La meilleure école, c’est l’exemple

“La meilleure école, c’est l’exemple. Si les enfants voient les parents bien se conduire, ils ont peur de mal se comporter”. Et notre interlocutrice d’indiquer qu’elle remettait dans le lot de livres de ses enfants, des ouvrages sur la sexualité en leur demandant de se référer à elle pour des éclaircissements s’ils ne comprennent pas certaines choses. Le contexte actuel marqué par le VIH/Sida constitue une opportunité pour échanger sur la sexualité avec les enfants.

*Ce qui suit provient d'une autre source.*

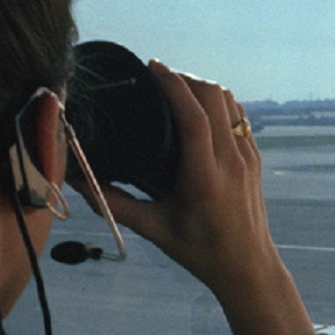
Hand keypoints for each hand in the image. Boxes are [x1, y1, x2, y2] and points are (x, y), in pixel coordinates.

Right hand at [85, 60, 314, 334]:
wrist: (248, 268)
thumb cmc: (200, 251)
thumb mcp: (154, 230)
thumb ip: (115, 204)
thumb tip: (79, 182)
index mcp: (205, 177)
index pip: (194, 116)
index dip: (173, 85)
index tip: (152, 67)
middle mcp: (230, 161)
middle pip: (213, 98)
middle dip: (185, 78)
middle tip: (158, 77)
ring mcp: (247, 157)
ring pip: (230, 102)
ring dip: (203, 88)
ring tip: (177, 88)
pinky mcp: (255, 158)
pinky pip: (239, 116)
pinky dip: (219, 103)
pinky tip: (200, 108)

Mais, poursuit Clémentine Ouédraogo, il faut aussi que les dirigeants donnent le bon exemple, car quand on cite les noms de ministres mêlés à des histoires de mœurs, qu’elles soient fondées ou pas, ce sont des faits qui sont de nature à influencer négativement la société. Et si on ajoute à cela les relations entre les enseignants et leurs élèves, l’éducation ne peut qu’en prendre un coup.

Femme de foi, “tantie Clémentine” pense que le relâchement de la pratique religieuse y est aussi pour quelque chose. “Quand on se dit chrétien, on doit aller à l’Eglise, quand on est musulman, on doit fréquenter la mosquée pour écouter la parole de Dieu et l’appliquer”. Issa Congo, fervent musulman au secteur 27 de Ouagadougou, estime pour sa part que le sexe ne doit se servir que dans le cadre du mariage : “On peut parler de sexualité à ses enfants, mais ce n’est pas pour qu’ils se lancent dans la fornication”.

“Soyons réaliste, rétorque Moustapha Sawadogo, assis au milieu des siens, au marché de Dassasgho. Avec le développement des technologies de la communication, on n’y peut rien. Nos enfants apprennent tout dehors. Mieux vaut les aider à avoir l’information juste pour se protéger des grossesses et des maladies”.